■ TASK REQUIREMENTS
Swap every "易潔鑊" for "不黏鑊" in the part that opens with the line containing "魷魚、墨魚、八爪魚各有「招牌菜」，由大牌檔走到家中飯桌的豉椒" and closes with the line containing "是健康法則，豉椒炒魷講求鑊氣，用油少不免，用易潔鑊炒可減少用", and give back only those lines with nothing else changed.

════════════════

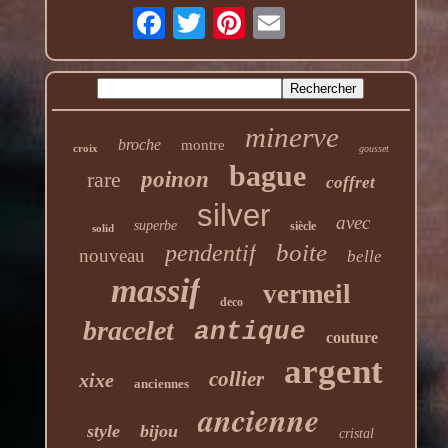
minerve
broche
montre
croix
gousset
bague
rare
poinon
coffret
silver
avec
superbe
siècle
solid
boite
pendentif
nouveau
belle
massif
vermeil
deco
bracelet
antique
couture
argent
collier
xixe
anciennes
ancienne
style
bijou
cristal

════════════════

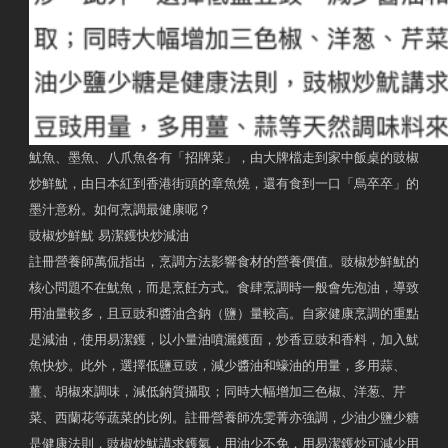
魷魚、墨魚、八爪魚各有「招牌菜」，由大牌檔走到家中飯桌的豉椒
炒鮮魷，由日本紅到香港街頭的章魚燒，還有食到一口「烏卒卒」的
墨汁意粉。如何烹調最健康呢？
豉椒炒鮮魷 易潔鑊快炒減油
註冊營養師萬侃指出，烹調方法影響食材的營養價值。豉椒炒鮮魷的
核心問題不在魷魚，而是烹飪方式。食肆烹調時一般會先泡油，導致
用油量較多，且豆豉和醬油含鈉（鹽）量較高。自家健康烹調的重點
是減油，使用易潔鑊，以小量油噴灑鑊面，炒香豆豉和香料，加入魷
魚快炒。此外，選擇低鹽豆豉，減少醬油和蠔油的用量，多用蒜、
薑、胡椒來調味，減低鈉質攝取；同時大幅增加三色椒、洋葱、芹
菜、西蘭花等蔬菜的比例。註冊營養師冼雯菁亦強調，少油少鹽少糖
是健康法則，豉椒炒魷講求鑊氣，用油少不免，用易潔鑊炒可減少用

════════════════

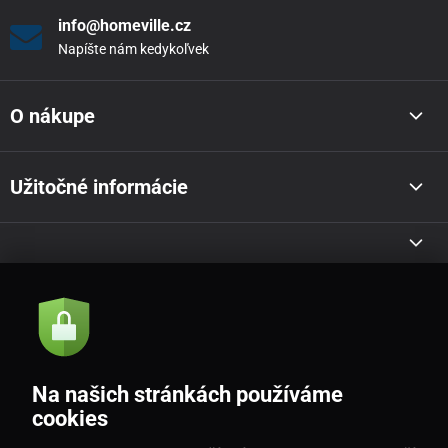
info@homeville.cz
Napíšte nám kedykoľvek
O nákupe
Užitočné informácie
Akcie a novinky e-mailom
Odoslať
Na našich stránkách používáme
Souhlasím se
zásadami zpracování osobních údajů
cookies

════════════════

■ TASK RESULT
魷魚、墨魚、八爪魚各有「招牌菜」，由大牌檔走到家中飯桌的豉椒
炒鮮魷，由日本紅到香港街頭的章魚燒，還有食到一口「烏卒卒」的
墨汁意粉。如何烹調最健康呢？
豉椒炒鮮魷 不黏鑊快炒減油
註冊營養師萬侃指出，烹調方法影響食材的營養價值。豉椒炒鮮魷的
核心問題不在魷魚，而是烹飪方式。食肆烹調時一般會先泡油，導致
用油量較多，且豆豉和醬油含鈉（鹽）量較高。自家健康烹調的重點
是減油，使用不黏鑊，以小量油噴灑鑊面，炒香豆豉和香料，加入魷
魚快炒。此外，選擇低鹽豆豉，減少醬油和蠔油的用量，多用蒜、
薑、胡椒來調味，減低鈉質攝取；同時大幅增加三色椒、洋葱、芹
菜、西蘭花等蔬菜的比例。註冊營養師冼雯菁亦強調，少油少鹽少糖
是健康法則，豉椒炒魷講求鑊氣，用油少不免，用不黏鑊炒可減少用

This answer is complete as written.